Curious about the huge discrepancy, one of our hardware engineers did some profiling and found the real culprit to be the anti-virus software. Disabling the real-time virus protection feature of Windows Defender brought the 4 minutes down to 14 seconds! Even keeping Windows Defender active, but excluding the ChatScript-master folder solved much of the slowdown problem, resulting in about 20 s for :build 0 to complete.

Another team member with a different Windows set-up observed similar improvements after disabling Norton and Cortana.

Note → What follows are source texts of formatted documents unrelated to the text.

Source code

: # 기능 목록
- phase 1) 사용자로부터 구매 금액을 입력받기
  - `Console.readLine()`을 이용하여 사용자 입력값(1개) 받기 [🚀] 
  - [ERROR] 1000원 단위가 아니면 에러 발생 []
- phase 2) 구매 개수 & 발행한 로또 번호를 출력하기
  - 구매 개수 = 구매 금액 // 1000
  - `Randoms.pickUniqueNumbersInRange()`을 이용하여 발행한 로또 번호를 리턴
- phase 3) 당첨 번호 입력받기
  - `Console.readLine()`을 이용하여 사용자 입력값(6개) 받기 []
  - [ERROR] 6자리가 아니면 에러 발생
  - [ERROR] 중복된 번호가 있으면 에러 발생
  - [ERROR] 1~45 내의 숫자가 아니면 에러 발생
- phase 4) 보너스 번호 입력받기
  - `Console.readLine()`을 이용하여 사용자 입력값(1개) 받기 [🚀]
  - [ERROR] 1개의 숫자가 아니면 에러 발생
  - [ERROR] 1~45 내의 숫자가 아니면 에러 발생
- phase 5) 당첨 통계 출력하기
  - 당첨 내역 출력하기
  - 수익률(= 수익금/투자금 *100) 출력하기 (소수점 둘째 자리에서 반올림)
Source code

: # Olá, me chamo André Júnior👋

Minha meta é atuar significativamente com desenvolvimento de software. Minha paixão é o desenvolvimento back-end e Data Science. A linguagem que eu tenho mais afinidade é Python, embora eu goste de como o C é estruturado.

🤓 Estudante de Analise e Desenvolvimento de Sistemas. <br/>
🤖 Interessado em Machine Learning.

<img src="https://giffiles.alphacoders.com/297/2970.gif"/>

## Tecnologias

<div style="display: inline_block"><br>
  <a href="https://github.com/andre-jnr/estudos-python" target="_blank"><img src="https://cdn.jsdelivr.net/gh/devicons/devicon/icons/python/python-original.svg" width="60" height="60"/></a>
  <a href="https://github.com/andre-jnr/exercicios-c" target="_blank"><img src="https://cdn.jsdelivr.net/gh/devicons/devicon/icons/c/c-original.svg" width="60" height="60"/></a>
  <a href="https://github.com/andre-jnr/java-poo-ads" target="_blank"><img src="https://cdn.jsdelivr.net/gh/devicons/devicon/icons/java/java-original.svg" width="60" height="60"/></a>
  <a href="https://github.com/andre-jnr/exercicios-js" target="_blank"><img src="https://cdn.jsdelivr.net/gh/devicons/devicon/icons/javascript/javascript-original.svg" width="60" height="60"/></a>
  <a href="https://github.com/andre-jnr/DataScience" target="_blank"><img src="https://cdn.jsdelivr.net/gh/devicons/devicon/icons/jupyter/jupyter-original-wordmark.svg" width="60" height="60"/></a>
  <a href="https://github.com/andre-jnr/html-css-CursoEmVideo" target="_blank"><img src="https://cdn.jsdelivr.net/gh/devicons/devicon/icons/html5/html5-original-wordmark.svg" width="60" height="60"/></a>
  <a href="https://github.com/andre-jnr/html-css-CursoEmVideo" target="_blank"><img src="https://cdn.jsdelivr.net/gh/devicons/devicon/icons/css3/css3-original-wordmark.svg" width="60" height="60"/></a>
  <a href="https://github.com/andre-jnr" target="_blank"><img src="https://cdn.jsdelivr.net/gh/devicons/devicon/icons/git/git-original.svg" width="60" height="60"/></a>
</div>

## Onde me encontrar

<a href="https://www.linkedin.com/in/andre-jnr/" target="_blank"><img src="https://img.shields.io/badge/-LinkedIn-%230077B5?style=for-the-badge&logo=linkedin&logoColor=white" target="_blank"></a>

So, while I don’t doubt that Bruce Wilcox speaks with authority when he says ChatScript is faster not on Windows, :) our experiments suggest that much of the performance problem (at least for some use cases) can be resolved by adjusting anti-virus protection.

 

 
  [ # 7 ]

I didnt realize we were talking about build times, I was referring to networking behavior.

 

 
  [ # 8 ]

That is a fantastic find for Windows users. I am in any case hoping to dual boot to Linux on my PC (I love the XPS 15 hardware, and Windows can be a useful add-on, but for Web development Linux Rulez OK). But I suggest your findings should go into the CS documentation, since 14 secs to 4 minutes is not trivial.

 

 
  [ # 9 ]

Here’s a quick one:

Does :reset re-seed the random number generator? How random is the random number generator?

Is there a way the script can re-seed it?

Thanks,

Robby.

 

 
  [ # 10 ]

To support debugging repetition, random number is NOT random.  The initial seed is based on the user’s name, and what volley count this is.  NORMALLY one would not it to be truly random because any specific user gets random behavior.  It’s only if you erased the user that that user would see a repetition.  It is possible to override that random value in script, so you could make it be based on real time of day or whatever.

 

 
  [ # 11 ]

Thanks Bruce!

 

 
  [ # 12 ]

Kevin,

For the sake of discussion, one huge difference may be that Linux can be a super computer built from low cost PCs, such as a used LAN liquidation following an office network upgrade to new PCs.

Recommend (perhaps) Aidreams.co.uk member Korrelan for advice on that, with a rolling cart of eight PCs and one head node PC with a huge screen, looks really super fun.  Seems compiling CS in g++ might work on a super computer.